» **Exercise aim**:
Restate the records exactly. Include all of them.

[Stored data entries]
-=-=-=-=-

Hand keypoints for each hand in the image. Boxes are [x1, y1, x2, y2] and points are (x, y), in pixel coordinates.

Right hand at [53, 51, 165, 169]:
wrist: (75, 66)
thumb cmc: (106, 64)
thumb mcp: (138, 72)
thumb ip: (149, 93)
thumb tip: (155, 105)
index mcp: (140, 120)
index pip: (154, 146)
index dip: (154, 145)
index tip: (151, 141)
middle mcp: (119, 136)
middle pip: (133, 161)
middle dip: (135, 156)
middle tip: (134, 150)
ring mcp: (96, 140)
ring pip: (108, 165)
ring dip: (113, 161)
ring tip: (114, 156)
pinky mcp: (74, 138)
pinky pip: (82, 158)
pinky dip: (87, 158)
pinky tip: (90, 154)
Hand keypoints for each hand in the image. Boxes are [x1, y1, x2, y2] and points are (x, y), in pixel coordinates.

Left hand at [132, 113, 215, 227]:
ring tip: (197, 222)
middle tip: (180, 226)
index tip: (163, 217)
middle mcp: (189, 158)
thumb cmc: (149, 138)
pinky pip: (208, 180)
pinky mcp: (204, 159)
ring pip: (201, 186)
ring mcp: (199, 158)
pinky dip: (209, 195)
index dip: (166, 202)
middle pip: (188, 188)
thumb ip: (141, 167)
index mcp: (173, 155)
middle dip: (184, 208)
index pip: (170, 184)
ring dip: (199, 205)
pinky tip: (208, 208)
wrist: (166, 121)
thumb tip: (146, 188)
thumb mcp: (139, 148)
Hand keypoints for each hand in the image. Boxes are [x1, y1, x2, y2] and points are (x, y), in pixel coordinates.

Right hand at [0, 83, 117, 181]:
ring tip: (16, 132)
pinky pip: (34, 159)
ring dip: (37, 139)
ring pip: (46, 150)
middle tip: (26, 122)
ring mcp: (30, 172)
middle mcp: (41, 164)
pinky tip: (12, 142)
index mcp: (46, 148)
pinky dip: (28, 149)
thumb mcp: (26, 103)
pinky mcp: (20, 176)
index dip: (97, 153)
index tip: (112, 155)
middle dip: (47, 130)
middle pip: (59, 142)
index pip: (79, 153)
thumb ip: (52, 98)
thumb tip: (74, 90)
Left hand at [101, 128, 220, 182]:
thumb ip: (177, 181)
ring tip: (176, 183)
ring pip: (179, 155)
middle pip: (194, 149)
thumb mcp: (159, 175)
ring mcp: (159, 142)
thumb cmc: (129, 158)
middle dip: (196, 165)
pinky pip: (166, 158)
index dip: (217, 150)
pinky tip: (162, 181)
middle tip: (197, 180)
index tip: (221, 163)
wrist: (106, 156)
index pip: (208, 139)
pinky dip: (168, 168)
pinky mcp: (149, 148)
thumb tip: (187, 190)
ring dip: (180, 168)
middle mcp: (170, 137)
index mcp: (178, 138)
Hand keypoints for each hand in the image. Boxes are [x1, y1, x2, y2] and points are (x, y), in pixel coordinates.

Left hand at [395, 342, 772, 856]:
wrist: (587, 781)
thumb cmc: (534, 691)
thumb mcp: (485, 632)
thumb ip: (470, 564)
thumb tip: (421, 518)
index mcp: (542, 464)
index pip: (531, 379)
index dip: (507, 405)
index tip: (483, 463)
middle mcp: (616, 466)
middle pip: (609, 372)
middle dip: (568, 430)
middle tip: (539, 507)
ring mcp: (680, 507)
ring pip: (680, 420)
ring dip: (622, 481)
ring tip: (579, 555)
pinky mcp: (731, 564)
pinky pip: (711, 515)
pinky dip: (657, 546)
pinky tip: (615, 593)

-=-=-=-=-

» **Exercise result**:
Hand keypoints for each hand in the image. Boxes are [x1, y1, x2, y2] and points are (x, y), in pixel coordinates.

Right hand at [53, 51, 165, 169]:
wrist: (75, 66)
thumb cmc: (106, 64)
thumb mcp: (138, 72)
thumb ip: (149, 93)
thumb tip: (155, 105)
index mcp: (140, 120)
index pip: (154, 146)
index dip: (154, 145)
index tip: (151, 141)
middle mcp: (119, 136)
middle pip: (133, 161)
middle dip: (135, 156)
middle tip: (134, 150)
ring mcp: (96, 140)
ring pip: (108, 165)
ring dip: (113, 161)
ring tip: (114, 156)
pinky mcp: (74, 138)
pinky pip: (82, 158)
pinky dip: (87, 158)
pinky tip: (90, 154)
Hand keypoints for each hand in the image. Boxes are [x1, y1, x2, y2] and points are (x, y), in pixel coordinates.

Left hand at [132, 113, 215, 227]:
ring tip: (197, 222)
middle tip: (180, 226)
index tip: (163, 217)
middle mcp: (189, 158)
thumb cmc: (149, 138)
pinky pip: (208, 180)
pinky mcp: (204, 159)
ring pip: (201, 186)
ring mcp: (199, 158)
pinky dip: (209, 195)
index dip: (166, 202)
middle pip: (188, 188)
thumb ip: (141, 167)
index mcp: (173, 155)
middle dip: (184, 208)
index pip: (170, 184)
ring dip: (199, 205)
pinky tip: (208, 208)
wrist: (166, 121)
thumb tip: (146, 188)
thumb mcp: (139, 148)
Hand keypoints for each hand in the image. Boxes are [x1, y1, x2, y2] and points are (x, y), in pixel coordinates.

Right hand at [0, 83, 117, 181]:
ring tip: (16, 132)
pinky pip: (34, 159)
ring dip: (37, 139)
ring pip: (46, 150)
middle tip: (26, 122)
ring mcp: (30, 172)
middle mcp: (41, 164)
pinky tip: (12, 142)
index mcp: (46, 148)
pinky dip: (28, 149)
thumb mcp: (26, 103)
pinky mcp: (20, 176)
index dip: (97, 153)
index tip: (112, 155)
middle dip: (47, 130)
middle pip: (59, 142)
index pip: (79, 153)
thumb ip: (52, 98)
thumb tip: (74, 90)
Left hand at [101, 128, 220, 182]:
thumb ip: (177, 181)
ring tip: (176, 183)
ring pip: (179, 155)
middle pip: (194, 149)
thumb mcp: (159, 175)
ring mcp: (159, 142)
thumb cmc: (129, 158)
middle dip: (196, 165)
pinky pip: (166, 158)
index dip: (217, 150)
pinky tip: (162, 181)
middle tip: (197, 180)
index tip: (221, 163)
wrist: (106, 156)
index pip: (208, 139)
pinky dip: (168, 168)
pinky mcp: (149, 148)
thumb tip: (187, 190)
ring dip: (180, 168)
middle mcp: (170, 137)
index mcp: (178, 138)
Hand keypoints for each hand in the image. Boxes are [x1, y1, x2, y2] and points are (x, y), in pixel coordinates.

Left hand at [395, 342, 772, 856]:
wrist: (587, 781)
thumb cmc: (534, 691)
thumb mcp: (485, 632)
thumb ip: (470, 564)
thumb tip: (421, 518)
index mcp: (542, 464)
index pip: (531, 379)
index dip: (507, 405)
index tip: (483, 463)
middle mcp: (616, 466)
middle pip: (609, 372)
middle dip: (568, 430)
middle tip: (539, 507)
ring mcp: (680, 507)
ring pip: (680, 420)
ring dip: (622, 481)
ring tip: (579, 555)
pinky mcp: (731, 564)
pinky pip: (711, 515)
pinky dip: (657, 546)
pinky tip: (615, 593)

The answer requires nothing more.